On Wed, Feb 15, 2012 at 1:27 PM, Josh Blum <address@hidden>
Here is a possible solution, I dont know how viable it is.
> You would have:
> for(size_t i = 1; i < input_items.size(); i++)
> volk_32fc_x2_multiply_32fc(is_unaligned(), out, out,
> (gr_complex*)input_items[i], noi);
> You halve the amount of code in gnuradio blocks which to my opinion
> makes it much more maintainable.
1) Suppose that we have the gotten to a head or tail case where the
number of samples isnt an alignment multiple or the last call to work
ended us on a non-aligned boundary.
2) In an effort to re-align, the scheduler could memcpy the *smallest*
possible chunk into aligned memory, pad the length, call work, and
memcpy the result to the output buffer.
3) Now the next call to work will always be aligned. Also, the work
function never needs to change, and will always use the aligned call.
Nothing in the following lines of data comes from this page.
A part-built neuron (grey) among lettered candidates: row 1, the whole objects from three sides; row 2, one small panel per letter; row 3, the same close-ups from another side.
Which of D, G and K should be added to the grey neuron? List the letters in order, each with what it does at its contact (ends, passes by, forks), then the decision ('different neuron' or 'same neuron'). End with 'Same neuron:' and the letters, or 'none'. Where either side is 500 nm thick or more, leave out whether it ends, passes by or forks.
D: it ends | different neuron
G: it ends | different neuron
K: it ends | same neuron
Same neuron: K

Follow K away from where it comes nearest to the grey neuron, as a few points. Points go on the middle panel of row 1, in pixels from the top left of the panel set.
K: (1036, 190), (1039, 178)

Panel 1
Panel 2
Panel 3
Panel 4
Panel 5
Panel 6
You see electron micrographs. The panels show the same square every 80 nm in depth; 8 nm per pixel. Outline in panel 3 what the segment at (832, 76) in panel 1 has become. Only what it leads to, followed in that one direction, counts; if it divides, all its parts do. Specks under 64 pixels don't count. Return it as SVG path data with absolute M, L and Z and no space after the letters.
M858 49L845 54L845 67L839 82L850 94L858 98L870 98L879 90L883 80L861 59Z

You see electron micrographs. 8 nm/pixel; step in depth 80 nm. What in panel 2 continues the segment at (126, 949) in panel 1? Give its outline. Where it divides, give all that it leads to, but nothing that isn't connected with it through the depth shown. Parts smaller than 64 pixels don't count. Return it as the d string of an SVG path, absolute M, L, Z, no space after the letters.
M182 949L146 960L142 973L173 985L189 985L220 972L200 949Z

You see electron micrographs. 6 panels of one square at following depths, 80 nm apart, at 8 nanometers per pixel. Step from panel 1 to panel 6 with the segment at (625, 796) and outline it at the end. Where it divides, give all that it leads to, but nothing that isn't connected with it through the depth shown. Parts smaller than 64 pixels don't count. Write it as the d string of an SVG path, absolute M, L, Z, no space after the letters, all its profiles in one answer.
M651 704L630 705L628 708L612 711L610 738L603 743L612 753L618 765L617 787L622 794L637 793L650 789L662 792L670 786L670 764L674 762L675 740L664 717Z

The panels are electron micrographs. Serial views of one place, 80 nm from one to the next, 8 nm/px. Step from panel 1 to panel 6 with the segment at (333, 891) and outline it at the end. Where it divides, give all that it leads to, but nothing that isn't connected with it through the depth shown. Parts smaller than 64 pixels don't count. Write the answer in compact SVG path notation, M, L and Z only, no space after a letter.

I tried to implement this in gr block executor, but got confused trying
to handle all of the edge cases, like multiple IO ports with different
data types. And so, how the block would configure the scheduler in the
most generic of cases isnt clear to me. But, even if it was
oversimplified, I still think its the better way to solve 90% of the use
I already tried this approach. It was the first thing that I went after when working on the alignment issues with the buffers. It becomes way too big of a hassle to follow through with it in the end. It only really makes sense to always move the data to an aligned buffer, but that's too expensive. Like you ran into, the corner cases and the issues of keeping track are way too much. It makes the code confusing and fragile.
Also, you never want to work on the smallest amount of memory possible. This is covered in my discussion on my blog. Making arbitrarily small calls to work functions causes much more overhead than just running the unaligned version of a Volk call. I found this out pretty quickly when I started looking into things. Better to process a large chunk to get back into alignment than try to handle calls to small amounts of data.